We recommend finished surfaces, such as hardwood floor, tile, or synthetic carpeting (or rugs). Synthetic carpeting makes up a large part of the carpet market—it’s often more affordable, durable, and stain resistant than natural carpeting. Nylon, polyester, trifecta, and olefin are examples of commonly used synthetic fibers.
Avoid unfinished or natural surfaces like plywood and natural carpet fibers. Plywood is a wood composite that can retain moisture, which can lead to mold growth. Natural fiber carpets may retain moisture and be less durable than their synthetic counterparts. Wool is commonly used as a natural carpet. Other examples—often seen in area rugs—include cotton, jute, coir, seagrass, and sisal.
Most carpet and rugs available at big box retailers are synthetic fiber.

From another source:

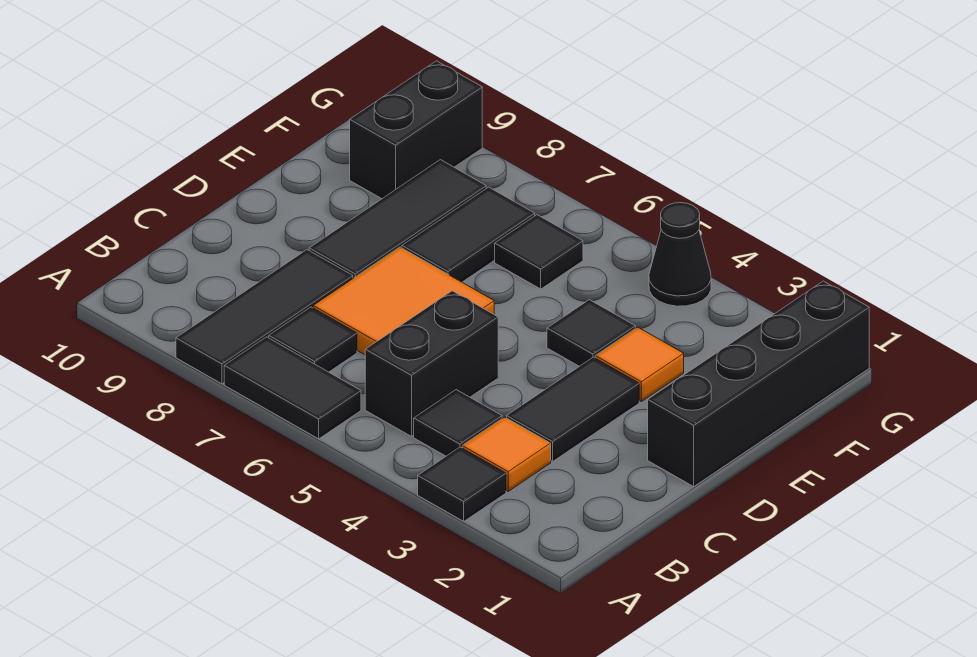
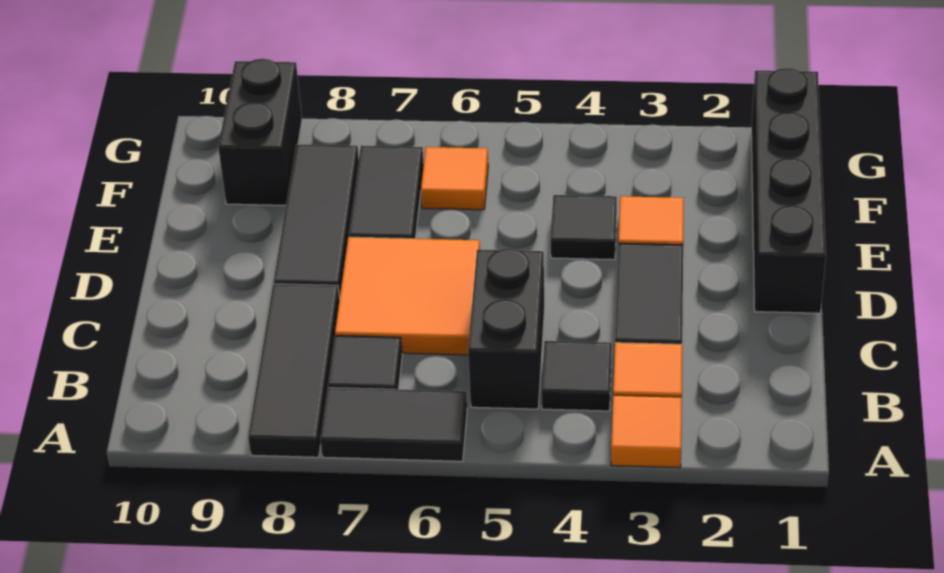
black 1x1 tile [418,447,506,521] -> orange 1x1 tile [611,395,682,468]
black 1x1 tile [495,215,583,289] -> orange 1x1 tile [421,147,488,210]
black 1x1 cone [649,203,711,306] -> none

Some carpets are blends of natural and synthetic fibers. This mixing of fibers reduces some of the concerns seen in 100 percent natural or 100 percent synthetic carpeting. Still, if you want to use the mattress on a rug or in a carpeted room, consider using a thin barrier like a tatami mat or bunky board.
Bunky boards are low-profile foundations that offer the same level of support as a standard box spring but are generally only 2-3 inches thick. Tatami mats are traditional Japanese flooring. They can provide a clean and breathable base for mattresses used on the floor.
The Do's and Don’ts
DO read the fine print of your mattress warranty—scan your warranty for any combination of the terms "floor bed mattress" as floor use may void coverage. Even if floor use doesn’t affect the warranty, we recommend consulting the mattress manufacturer for floor use guidelines.
DO NOT set up your mattress without cleaning the area where it will be placed. If there is carpet or a rug, vacuum and steam clean to remove buildup in the fibers. On hard surfaces, vacuum, mop, and use a disinfectant cleaning product to sanitize. Make sure the surface is completely dry before setting up the mattress.
DO check out our tips for cleaning a mattress (link to how to clean your mattress post), and if you want to keep critters out, consider using a protective cover (link to protective cover post). When a mattress is closer to the ground, it’s more accessible to dust mites, bed bugs, dirt, ants, and spiders.
DO NOT take a risk with mold and mildew. Putting a mattress directly on any surface can limit circulation and trap moisture, especially in humid areas.
DO securely prop your mattress against a wall every week for a few hours (at the minimum). This allows the bottom of the mattress to breathe and reduces moisture buildup. In extremely humid regions, you may need to do this more often. Every time you prop the mattress up, we suggest doing a quick clean up of the area where it sits.
DO NOT forget to bundle up. Floor use could impact your sleeping temperature. For instance, during the winter or in cold environments, you may feel a chill because of the low position of the mattress. (Remember what you learned in grade school—hot air rises.)
DO remember the floor may have an effect on the feel of the bed, especially for all-foam mattresses. This change may be too subtle for most to notice, but for sleepers who are particular: a plush carpet can make a mattress feel softer, while the same mattress can feel firmer on a hardwood floor. Every mattress is different so it will take some trial and error to figure out the best set up for you.